What problem does this paper attempt to address?
The problem that this paper attempts to solve lies in the overall trend and current situation analysis in the field of online social network (OSN) research. Specifically, by reviewing a large number of OSN - related literatures since 2006, the authors aim to:
1. **Comprehensively examine the development process of OSN research**: Starting from Acquisti and Gross's research on Facebook in 2006 to the latest progress in 2023, the paper systematically collected more than 1 million peer - reviewed publications and screened out 13,842 OSN - related papers from them to construct a dataset named Minerva - OSN.

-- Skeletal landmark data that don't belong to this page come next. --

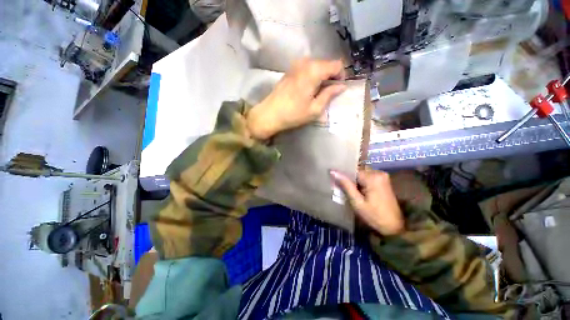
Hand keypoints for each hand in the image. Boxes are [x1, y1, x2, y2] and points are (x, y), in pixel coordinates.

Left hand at [247, 58, 345, 139]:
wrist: (270, 114)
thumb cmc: (293, 114)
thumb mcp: (315, 108)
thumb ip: (329, 95)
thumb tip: (341, 86)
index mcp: (314, 70)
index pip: (336, 65)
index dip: (341, 76)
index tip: (338, 89)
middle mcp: (305, 62)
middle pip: (326, 63)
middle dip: (331, 76)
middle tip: (328, 93)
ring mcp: (296, 64)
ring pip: (317, 65)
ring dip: (321, 76)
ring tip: (317, 92)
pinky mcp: (290, 69)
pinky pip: (307, 68)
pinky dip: (312, 76)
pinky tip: (307, 89)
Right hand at [331, 169, 404, 235]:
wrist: (394, 227)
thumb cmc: (374, 216)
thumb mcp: (357, 202)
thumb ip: (346, 185)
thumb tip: (333, 171)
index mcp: (373, 177)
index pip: (352, 171)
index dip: (343, 177)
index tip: (337, 184)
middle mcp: (379, 173)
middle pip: (357, 172)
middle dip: (349, 179)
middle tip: (343, 189)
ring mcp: (383, 176)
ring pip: (362, 174)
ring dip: (355, 182)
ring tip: (351, 192)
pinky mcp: (384, 181)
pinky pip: (367, 177)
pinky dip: (361, 183)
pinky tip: (358, 192)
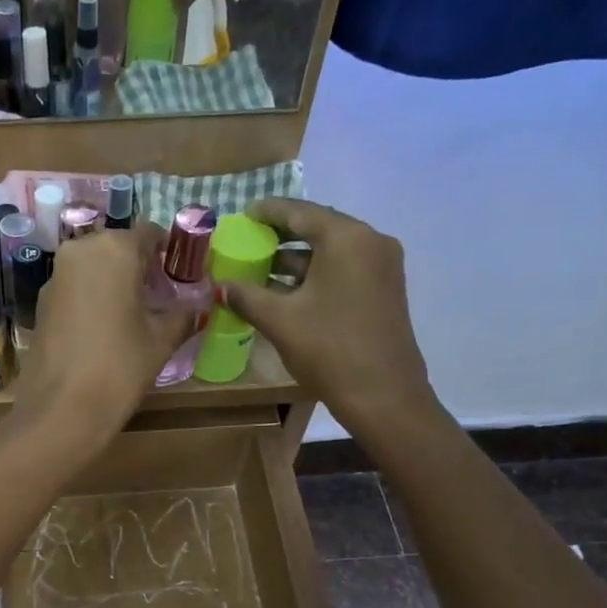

2. **Reveal the trends and problems in the research**: Through the analysis of the Minerva - OSN dataset, the paper provides empirical evidence and reveals some important trends and aspects in OSN research, such as excessive attention to specific OSNs (especially Twitter), difficulties in obtaining OSN data, etc.
3. **Put forward improvement suggestions**: In order to guide future research, the authors conducted an expert survey (n = 50), collected the opinions of well - known OSN researchers, and proposed suggestions to improve the current research situation, such as increasing the participation of OSN owners.
### Main contributions:
- **Large - scale meta - analysis**: Conducted the most comprehensive meta - analysis of OSN - related literatures so far, revealed research trends and aspects, and linked them to the OSN ecosystem.
- **Public dataset**: Released the Minerva - OSN dataset, which contains 13,842 papers covering 91 OSNs, and this is the first dataset of its kind.
- **Expert survey**: Collected the opinions of 50 well - known OSN researchers through an anonymous expert survey to verify the discovered problems and put forward improvement suggestions.
### Research background:
Online social networks (OSNs) have become a part of the daily lives of billions of people. They are not only used for social interaction but also widely applied in multiple fields such as career development, news dissemination, and e - commerce. However, in order to meet commercial needs, OSN owners often adopt restrictive data access policies, which pose obstacles to the research activities of external scientists. Therefore, the academic community needs to reflect on past research achievements to better guide future research directions.
### Research methods:
- **Data collection**: Systematically collected OSN - related papers published between 2006 and 2023 through Google Scholar and Scopus databases.
- **Topic modeling**: Used the BERTopic model to perform topic modeling on paper abstracts and identified 17 major research topics.
- **Expert verification**: Verified the accuracy of topic modeling through a triple - review system.
### Main findings:
- **High research concentration**: Although 296 OSNs were considered, only 91 (30.6%) were involved in academic research, and most of these OSNs had less than 100 research papers.
- **Twitter's dominant position**: Twitter is the most studied OSN, followed by Facebook, Wikipedia, and YouTube.
- **Diverse research topics**: The main research topics include multimedia retrieval and tagging, knowledge mining, security and privacy risks, etc., and the research interests in these topics change over time.
### Conclusion:
Through systematic meta - analysis and expert surveys, this paper reveals the current situation and existing problems in the OSN research field and proposes improvement suggestions. These findings help the academic community better understand the development trends of OSN research, promote the overall improvement of the OSN ecosystem, and ultimately benefit society.